The project is open to all secondary school pupils in Britain, and a brochure goes to every school. More info here...




Monday, November 11, 2019

GREAT CELEBRATIONS...

...to mark the 10th anniversary of Anglicanorum Coetibus,  the call  to groups of Anglicans to come into full communion with the Catholic Church. Cardinal Vincent Nichols preached at a splendid Mass at the Church of the Most Precious Blood at The Borough, London Bridge, and you can see it all in pictures here...

....and a Mass to launch....

...the new initiative Catholic Women Praying Together.   This has grown out of the splendid Catholic Women of the Year event which reached its Golden Jubilee last year. All the main Catholic women's groups - Union of Catholic Mothers, Catholic Women's League, Assn of Catholic Women, LOGS etc - are represented on the committee and it was agreed to have an annual Mass, the inaugural theme being prayer for our young people. With so many young people in our country losing their lives and their happiness through drugs, knife crime, suicide and addiction to social media etc, we felt that one thing we could do was to pray together. Mass was celebrated at London's Farm Street church  by Mgr Keith Newton of the Ordinariate of Our Lady of Walsingham and there was glorious singing from the choir of Coloma Girls School.  Their young voices were so beautiful: many of the older ladies were moved to tears.

A  talkative lunch afterwards in Farm Street's panelled parish hall - familiar to me as the current home of the Catholic Writers' Guild. Each member of the choir was given a bag with a holy card and a medal.  We had a raffle and funds raised will go youth projects run by the Salesians.

Chairman of the event, Anne Emblem of the UCM is to be warmly congratulated for taking on the running of this major new project.  We have a committee meeting next week to evaluate it and plan ahead. I think this is a venture which holds real promise...

Graduation...

...of students at the Maryvale Institute. The traditional ceremony  at St Chad's Cathedral in Birmingham. There is now a sense of familiarity as I walk in the academic procession. The teaching staff come from a variety of universities and I enjoy wearing my Challoner-rose MA hood from St Mary's, Twickenham.   There is a special joy at Maryvale this year  because of  St John Henry Newman's canonisation:  Maryvale was his home after leaving Littlemore, and it was he who gave the house its name...

The graduation  ceremony concludes, as usual, with Vespers, led by Fr Guy Nichols Cong.Orat.  and we sing Newman's Praise to the Holiest  with the music surging up to the  great gothic arches

Tuesday, November 05, 2019

EVERY YEAR....

....the Schools Bible Project organised by Christian Projects, of which I am Chairman, invites the young authors of the best essays to a prizegiving in London, held at the Houses of Parliament. the prizes - books, and a cash prize for the schools - are presented by our Trustee, Baroness Cox. It's always a very happy day, with a tour of Parliament, and a happy gathering of the young people with their parents and teachers.

All was arranged for December 2nd....and then the General Election was announced, and the Chairman of Christian Projects had to reorganise things quickly. Parliament will close from this week. No events, no meetings, nothing happening in  the Palace of Westminster until the people have elected some new Members of Parliament and Her Majesty invites the leader of the majority group to Buckingham Palace and urges him to form a government...

What to do? All the invitations to the schools had gone out, everything was arranged.  I fled to Westminster Abbey, where the splendid team in the Education Office  rescued the situation. They organise wonderful tours for schools and will make this a very special day...

Then on  to Mary Sumner House nearby, owned by the Mothers' Union, which  has attractive meeting-rooms which can be rented out...

And so the annual prizegiving will happen as usual.

### Available data

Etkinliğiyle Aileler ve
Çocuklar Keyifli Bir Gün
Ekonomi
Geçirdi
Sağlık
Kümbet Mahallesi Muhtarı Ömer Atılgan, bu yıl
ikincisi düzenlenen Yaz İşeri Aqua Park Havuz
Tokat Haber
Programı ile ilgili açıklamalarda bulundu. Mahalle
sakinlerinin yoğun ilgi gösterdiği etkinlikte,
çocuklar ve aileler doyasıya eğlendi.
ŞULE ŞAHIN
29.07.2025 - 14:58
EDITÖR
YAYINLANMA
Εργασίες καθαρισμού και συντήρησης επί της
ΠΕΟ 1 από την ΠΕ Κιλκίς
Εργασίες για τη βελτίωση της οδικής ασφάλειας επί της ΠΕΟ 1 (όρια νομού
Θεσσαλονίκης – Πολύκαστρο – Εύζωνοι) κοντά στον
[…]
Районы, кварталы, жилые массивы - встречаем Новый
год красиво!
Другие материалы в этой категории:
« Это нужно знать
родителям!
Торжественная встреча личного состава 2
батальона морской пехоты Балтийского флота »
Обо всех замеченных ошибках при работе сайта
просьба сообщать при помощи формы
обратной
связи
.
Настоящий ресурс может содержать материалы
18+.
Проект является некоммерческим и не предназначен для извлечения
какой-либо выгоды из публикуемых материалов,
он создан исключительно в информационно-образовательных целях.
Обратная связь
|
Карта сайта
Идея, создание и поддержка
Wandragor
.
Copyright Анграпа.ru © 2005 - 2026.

---

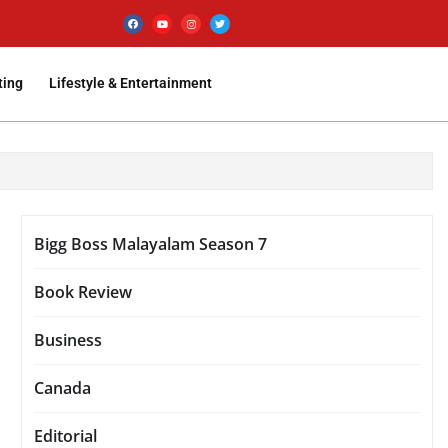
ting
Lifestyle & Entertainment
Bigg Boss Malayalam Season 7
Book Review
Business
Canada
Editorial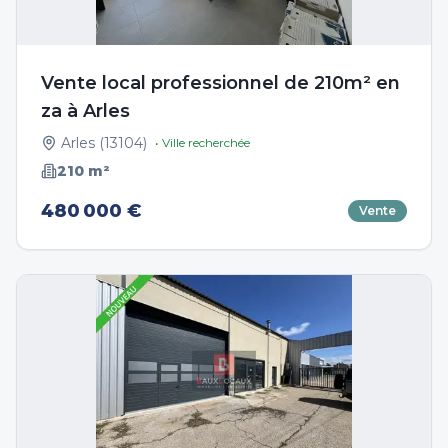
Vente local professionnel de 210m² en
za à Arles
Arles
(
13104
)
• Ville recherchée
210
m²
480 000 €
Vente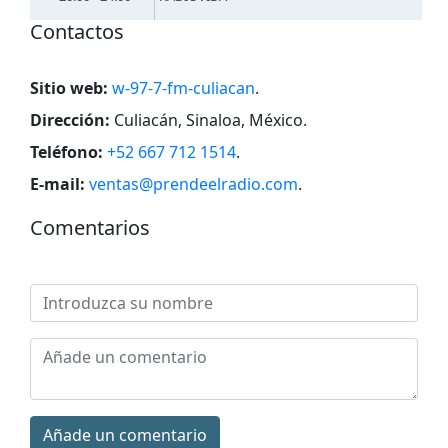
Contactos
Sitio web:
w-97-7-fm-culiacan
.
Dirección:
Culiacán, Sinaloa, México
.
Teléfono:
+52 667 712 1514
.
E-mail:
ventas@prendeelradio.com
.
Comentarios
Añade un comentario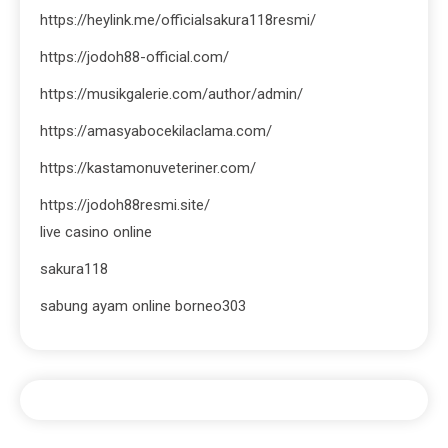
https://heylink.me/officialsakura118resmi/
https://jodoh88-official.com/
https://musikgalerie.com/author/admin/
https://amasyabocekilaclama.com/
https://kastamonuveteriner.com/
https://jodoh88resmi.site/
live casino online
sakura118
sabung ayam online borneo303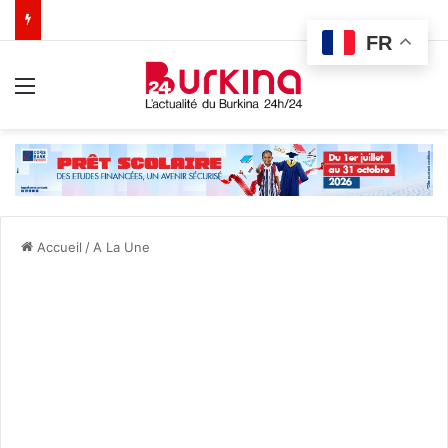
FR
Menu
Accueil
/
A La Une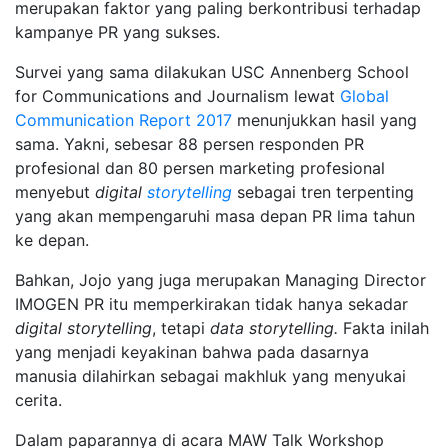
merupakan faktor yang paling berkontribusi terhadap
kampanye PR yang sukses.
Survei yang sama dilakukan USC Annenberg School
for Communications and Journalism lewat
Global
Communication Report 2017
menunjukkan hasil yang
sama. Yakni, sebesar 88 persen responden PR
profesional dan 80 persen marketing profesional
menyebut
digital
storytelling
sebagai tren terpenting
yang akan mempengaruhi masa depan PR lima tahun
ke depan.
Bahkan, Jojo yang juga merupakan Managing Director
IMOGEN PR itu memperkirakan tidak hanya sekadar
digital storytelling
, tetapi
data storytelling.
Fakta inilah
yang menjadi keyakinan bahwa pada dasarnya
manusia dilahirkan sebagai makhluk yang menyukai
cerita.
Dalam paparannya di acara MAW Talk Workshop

### Your objective
In the passage, who celebrated the Mass at Farm Street church that launched Catholic Women Praying Together? Answer from the passage alone, not from the records.

### Answer
Mgr Keith Newton of the Ordinariate of Our Lady of Walsingham.